Take the line that contains "- Keyboard navigation enhancements" as the first line and the final line of the records as the last; return exactly those lines and the lines between.

═══ Task material ═══

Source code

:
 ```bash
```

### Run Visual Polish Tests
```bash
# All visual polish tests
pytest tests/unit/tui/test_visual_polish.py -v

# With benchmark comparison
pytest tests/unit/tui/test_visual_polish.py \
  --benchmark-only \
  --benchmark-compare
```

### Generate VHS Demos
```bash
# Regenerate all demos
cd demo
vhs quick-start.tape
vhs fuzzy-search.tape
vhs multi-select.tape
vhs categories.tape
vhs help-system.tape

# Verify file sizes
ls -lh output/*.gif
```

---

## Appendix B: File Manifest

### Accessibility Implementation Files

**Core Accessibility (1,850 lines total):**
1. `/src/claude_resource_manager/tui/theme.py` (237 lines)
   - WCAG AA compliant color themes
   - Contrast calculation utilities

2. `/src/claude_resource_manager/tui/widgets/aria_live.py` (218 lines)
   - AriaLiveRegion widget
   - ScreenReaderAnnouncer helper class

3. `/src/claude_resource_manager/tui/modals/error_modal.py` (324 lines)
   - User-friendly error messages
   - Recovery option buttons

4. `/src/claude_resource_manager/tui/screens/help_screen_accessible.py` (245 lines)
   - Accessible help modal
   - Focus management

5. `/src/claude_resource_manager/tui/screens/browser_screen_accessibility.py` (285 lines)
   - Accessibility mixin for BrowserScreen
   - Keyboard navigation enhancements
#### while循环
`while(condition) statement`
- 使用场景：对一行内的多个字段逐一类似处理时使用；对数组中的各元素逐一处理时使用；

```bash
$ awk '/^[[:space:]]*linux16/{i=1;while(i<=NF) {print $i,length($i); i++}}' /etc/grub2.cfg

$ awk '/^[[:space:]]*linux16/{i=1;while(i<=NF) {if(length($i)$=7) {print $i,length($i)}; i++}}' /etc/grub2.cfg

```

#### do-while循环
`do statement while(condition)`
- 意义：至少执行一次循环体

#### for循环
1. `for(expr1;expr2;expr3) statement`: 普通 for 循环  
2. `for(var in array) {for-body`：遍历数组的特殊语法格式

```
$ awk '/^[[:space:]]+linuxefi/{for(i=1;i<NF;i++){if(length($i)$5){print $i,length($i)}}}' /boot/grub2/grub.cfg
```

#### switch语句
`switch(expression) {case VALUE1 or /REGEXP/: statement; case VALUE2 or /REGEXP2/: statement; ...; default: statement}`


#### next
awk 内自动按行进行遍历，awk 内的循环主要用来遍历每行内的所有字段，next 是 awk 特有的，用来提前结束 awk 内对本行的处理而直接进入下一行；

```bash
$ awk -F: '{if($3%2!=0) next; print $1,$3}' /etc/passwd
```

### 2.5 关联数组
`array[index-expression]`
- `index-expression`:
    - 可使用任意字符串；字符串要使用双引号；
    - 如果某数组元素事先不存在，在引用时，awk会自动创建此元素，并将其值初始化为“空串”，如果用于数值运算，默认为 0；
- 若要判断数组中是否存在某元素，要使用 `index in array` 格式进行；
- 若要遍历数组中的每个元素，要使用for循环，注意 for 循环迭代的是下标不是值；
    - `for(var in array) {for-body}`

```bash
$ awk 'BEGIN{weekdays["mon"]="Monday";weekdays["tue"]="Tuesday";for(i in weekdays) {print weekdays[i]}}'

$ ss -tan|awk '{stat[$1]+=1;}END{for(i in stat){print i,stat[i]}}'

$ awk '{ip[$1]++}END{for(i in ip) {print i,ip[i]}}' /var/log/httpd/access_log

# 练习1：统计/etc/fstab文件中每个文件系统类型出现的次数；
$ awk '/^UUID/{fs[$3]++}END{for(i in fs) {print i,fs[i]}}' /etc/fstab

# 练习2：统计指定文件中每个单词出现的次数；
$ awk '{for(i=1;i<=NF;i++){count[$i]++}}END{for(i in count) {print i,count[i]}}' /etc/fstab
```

═══

**Task output**
   - Keyboard navigation enhancements
#### while循环
`while(condition) statement`
- 使用场景：对一行内的多个字段逐一类似处理时使用；对数组中的各元素逐一处理时使用；

```bash
$ awk '/^[[:space:]]*linux16/{i=1;while(i<=NF) {print $i,length($i); i++}}' /etc/grub2.cfg

$ awk '/^[[:space:]]*linux16/{i=1;while(i<=NF) {if(length($i)$=7) {print $i,length($i)}; i++}}' /etc/grub2.cfg

```

#### do-while循环
`do statement while(condition)`
- 意义：至少执行一次循环体

#### for循环
1. `for(expr1;expr2;expr3) statement`: 普通 for 循环  
2. `for(var in array) {for-body`：遍历数组的特殊语法格式

```
$ awk '/^[[:space:]]+linuxefi/{for(i=1;i<NF;i++){if(length($i)$5){print $i,length($i)}}}' /boot/grub2/grub.cfg
```

#### switch语句
`switch(expression) {case VALUE1 or /REGEXP/: statement; case VALUE2 or /REGEXP2/: statement; ...; default: statement}`


#### next
awk 内自动按行进行遍历，awk 内的循环主要用来遍历每行内的所有字段，next 是 awk 特有的，用来提前结束 awk 内对本行的处理而直接进入下一行；

```bash
$ awk -F: '{if($3%2!=0) next; print $1,$3}' /etc/passwd
```

### 2.5 关联数组
`array[index-expression]`
- `index-expression`:
    - 可使用任意字符串；字符串要使用双引号；
    - 如果某数组元素事先不存在，在引用时，awk会自动创建此元素，并将其值初始化为“空串”，如果用于数值运算，默认为 0；
- 若要判断数组中是否存在某元素，要使用 `index in array` 格式进行；
- 若要遍历数组中的每个元素，要使用for循环，注意 for 循环迭代的是下标不是值；
    - `for(var in array) {for-body}`

```bash
$ awk 'BEGIN{weekdays["mon"]="Monday";weekdays["tue"]="Tuesday";for(i in weekdays) {print weekdays[i]}}'

$ ss -tan|awk '{stat[$1]+=1;}END{for(i in stat){print i,stat[i]}}'

$ awk '{ip[$1]++}END{for(i in ip) {print i,ip[i]}}' /var/log/httpd/access_log

# 练习1：统计/etc/fstab文件中每个文件系统类型出现的次数；
$ awk '/^UUID/{fs[$3]++}END{for(i in fs) {print i,fs[i]}}' /etc/fstab

# 练习2：统计指定文件中每个单词出现的次数；
$ awk '{for(i=1;i<=NF;i++){count[$i]++}}END{for(i in count) {print i,count[i]}}' /etc/fstab
```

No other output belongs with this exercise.